- [Records provided]

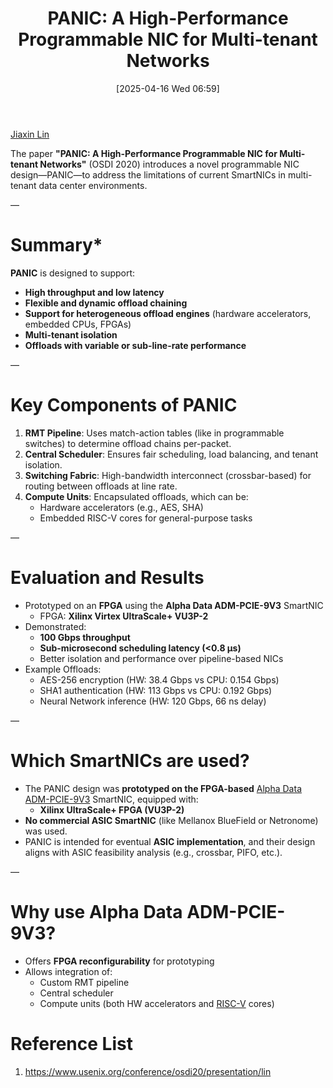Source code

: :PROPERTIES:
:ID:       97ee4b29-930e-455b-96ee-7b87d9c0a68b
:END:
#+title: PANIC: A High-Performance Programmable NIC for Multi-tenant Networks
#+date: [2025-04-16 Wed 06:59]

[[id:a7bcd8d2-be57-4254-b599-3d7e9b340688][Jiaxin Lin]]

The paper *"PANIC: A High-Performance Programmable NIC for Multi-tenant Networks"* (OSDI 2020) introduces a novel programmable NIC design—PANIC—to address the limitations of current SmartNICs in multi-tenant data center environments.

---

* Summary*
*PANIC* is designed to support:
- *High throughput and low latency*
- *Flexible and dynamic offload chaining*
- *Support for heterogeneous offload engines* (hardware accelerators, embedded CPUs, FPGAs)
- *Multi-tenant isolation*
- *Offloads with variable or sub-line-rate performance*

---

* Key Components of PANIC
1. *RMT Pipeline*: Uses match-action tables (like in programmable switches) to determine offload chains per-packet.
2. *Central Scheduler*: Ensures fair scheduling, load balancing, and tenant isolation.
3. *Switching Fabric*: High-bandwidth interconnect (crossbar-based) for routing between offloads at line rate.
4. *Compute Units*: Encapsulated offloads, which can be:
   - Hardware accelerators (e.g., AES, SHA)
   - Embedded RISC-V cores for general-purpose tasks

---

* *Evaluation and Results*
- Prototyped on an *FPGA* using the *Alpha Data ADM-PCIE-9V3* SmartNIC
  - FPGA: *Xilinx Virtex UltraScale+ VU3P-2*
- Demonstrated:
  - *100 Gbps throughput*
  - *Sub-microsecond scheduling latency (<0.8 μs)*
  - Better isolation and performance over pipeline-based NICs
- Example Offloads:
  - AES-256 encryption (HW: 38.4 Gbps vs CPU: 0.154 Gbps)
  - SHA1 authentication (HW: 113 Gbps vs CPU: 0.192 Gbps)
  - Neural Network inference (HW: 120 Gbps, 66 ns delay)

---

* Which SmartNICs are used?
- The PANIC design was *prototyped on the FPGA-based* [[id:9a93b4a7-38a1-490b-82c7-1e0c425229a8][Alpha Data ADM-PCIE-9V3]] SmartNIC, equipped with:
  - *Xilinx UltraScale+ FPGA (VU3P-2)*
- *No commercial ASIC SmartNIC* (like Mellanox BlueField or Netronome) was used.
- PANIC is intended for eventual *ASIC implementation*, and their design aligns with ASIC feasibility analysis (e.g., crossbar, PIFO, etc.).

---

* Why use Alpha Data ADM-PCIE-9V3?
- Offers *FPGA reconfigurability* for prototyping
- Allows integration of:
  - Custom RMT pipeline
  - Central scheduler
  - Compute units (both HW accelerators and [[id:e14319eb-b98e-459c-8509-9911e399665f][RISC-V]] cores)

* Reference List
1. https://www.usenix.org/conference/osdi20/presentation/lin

- [What you need to do] Find the line that contains "- Central scheduler". Repeat it and every line after it, exactly as written, up to and including the last line of the records above.

- [Answer to the exercise]
  - Central scheduler
  - Compute units (both HW accelerators and [[id:e14319eb-b98e-459c-8509-9911e399665f][RISC-V]] cores)

* Reference List
1. https://www.usenix.org/conference/osdi20/presentation/lin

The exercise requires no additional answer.